Biographie de l'auteur
Samuel Benchetrit est né en 1973. Il est écrivain (Chroniques de l'asphalte), cinéaste (J'ai toujours rêvé d'être un gangster) et dramaturge (Moins 2).

Mon avis : (lu en octobre 2009)

J'ai trouvé ce livre très émouvant. Le narrateur Charly est un petit garçon d'origine malienne qui vit dans une cité de la banlieue parisienne avec sa mère et Henri, son frère aîné. Son père les a abandonnés lorsque Charly avait un mois. Un matin, lorsqu’il part au collège, Charly va être témoin de l’arrestation de sa mère par la police. Il ne comprend pas pourquoi et il décide de chercher son frère. Le lecteur va suivre cette journée particulière de Charly, il part dans une errance à travers sa cité et il nous raconte ses copains, Yéyé et Karim, le collège, son amoureuse Mélanie Renoir, son frère Henry qui se drogue, sa mère Joséphine, est une femme digne et respectable qui fait tout pour élever ses enfants mais qui est sans-papiers. Le regard que pose Charly sur sa « cité » est à la fois drôle, naïf mais juste. Au début du livre, il croit que Rimbaud n’est qu’une tour, dans les dernières pages il sait que c’est un poète et il a aimé lire certains de ses poèmes. Charly est un petit garçon drôlement attachant et ce livre est à la fois plein de tendresse et d’humour. On peut être surpris par le style très actuel avec un langage parlé de jeune adolescent mais on s'y habitue très vite. A découvrir sans tarder.

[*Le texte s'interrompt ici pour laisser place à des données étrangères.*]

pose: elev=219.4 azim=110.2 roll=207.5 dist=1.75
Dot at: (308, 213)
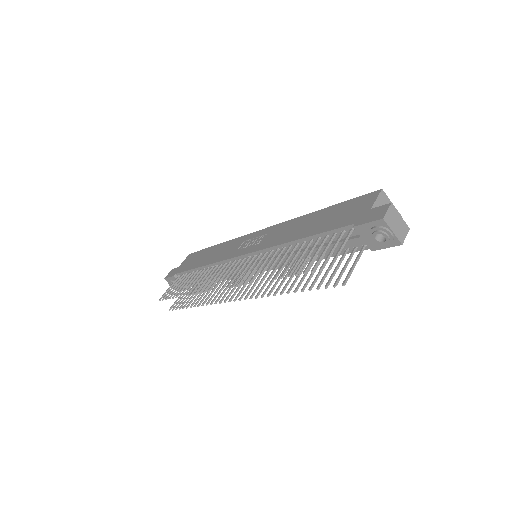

Extrait : (début du livre)

Au début, je croyais que Rimbaud c’était une tour. Parce qu’on dit la tour Rimbaud. Et puis mon copain Yéyé m’a raconté que Rimbaud était un poète. Je voyais pas pourquoi on avait donné le nom d’un poète à ma tour. Yéyé a dit que c’était parce qu’il était connu et mort depuis longtemps. Je lui ai demandé s’il était mort après avoir vu la tour. Yéyé a dit que non, il était mort vraiment avant. J’ai dit que valait mieux pour lui, parce que la tour est sacrément moche et qu’il aurait eu drôlement les boules d’avoir son nom sur un truc pareil. Yéyé a dit que lui aimerait bien qu’on donne son nom à des machins. Je lui ai dit que je trouvais débile d’habiter tour Yéyé. Il m’a dit d’aller me faire foutre et que mon nom c’était pas mieux.

Je m’appelle Charly.

- Tour Charly ça fait encore plus con que tour Yéyé.

J’étais d’accord mais je lui ai quand même dit d’aller se faire foutre.

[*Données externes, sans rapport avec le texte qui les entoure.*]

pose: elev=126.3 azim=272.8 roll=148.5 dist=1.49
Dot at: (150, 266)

On a continué à parler comme ça, parce qu’il y a un paquet de poètes qui ont des choses à leur nom dans le quartier. Tour Verlaine. Cité Hugo. Centre d’activité Guillaume Apollinaire. Et tous ces machins sont plus moches les uns que les autres. Mais les poètes sont morts avant de le savoir, alors ça va. Monsieur Hidalgo, qui donne des cours de je sais pas quoi au collège où allait mon frère Henry, dit que c’est une honte de se servir de l’art pour habiller des horreurs. Mais la plupart des gens s’en moquent, parce que les cités et les tours sont baptisées autrement. Par exemple, ceux qui habitent tour René Char ne disent jamais qu’ils habitent tour René Char. Ils disent la tour bleue. Je sais pas pourquoi ils l’appellent comme ça parce que la tour est pas franchement bleue. Et entre nous, je peux vous dire qu’elle est grise. Mais allez savoir pourquoi, ils disent bleue. Pareil avec la cité picasso qui se trouve de l’autre côté du centre commercial. Personne ne dit jamais cité Picasso. Même s’il y a un arrêt de bus Picasso. Les gens disent cité des Rapaces. Et je vous jure qu’il n’y a pas plus de Picasso que de rapaces dans cette cité.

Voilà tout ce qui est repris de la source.